Reporter Tim Whewell charts the history of the company, founded in 1846, which built a global reputation for producing high quality microscopes, scientific instruments, cameras and lenses. Originally based in Jena in eastern Germany, the company was split at the end of the Second World War, with the Americans taking top Zeiss scientists west, to Oberkocken and the peoples' enterprise, V.E.B Carl Zeiss Jena, continuing in the GDR.
Like Germany itself, where early post war hopes lingered that the country wouldn't be divided, both parts of the Carl Zeiss company initially struggled to maintain contact. But the bitterness and mistrust of the Cold War soon created deep political, economic and social divisions and the two parts of the company became bitter international rivals, arguing about who owned the Carl Zeiss trademark on the world market.

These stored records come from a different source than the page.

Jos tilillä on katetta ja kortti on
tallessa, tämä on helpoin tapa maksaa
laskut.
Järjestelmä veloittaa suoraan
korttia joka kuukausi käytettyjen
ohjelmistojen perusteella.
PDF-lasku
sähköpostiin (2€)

But in November 1989, 20 years ago, the Berlin Wall came down and while Germany reunified, Carl Zeiss in Oberkocken was determined that it too, should be reunited with Carl Zeiss in the East. For this Discovery, Tim Whewell, speaks to the key figures who negotiated the subsequent unification of Carl Zeiss, to workers in Jena, many of whom lost their jobs and to current staff and the company's leadership about the impact of this merger.
This edition of Discovery is part of BBC World Service’s 1989: Europe’s Revolution coverage, marking the 20th anniversary of the fall of the Berlin Wall.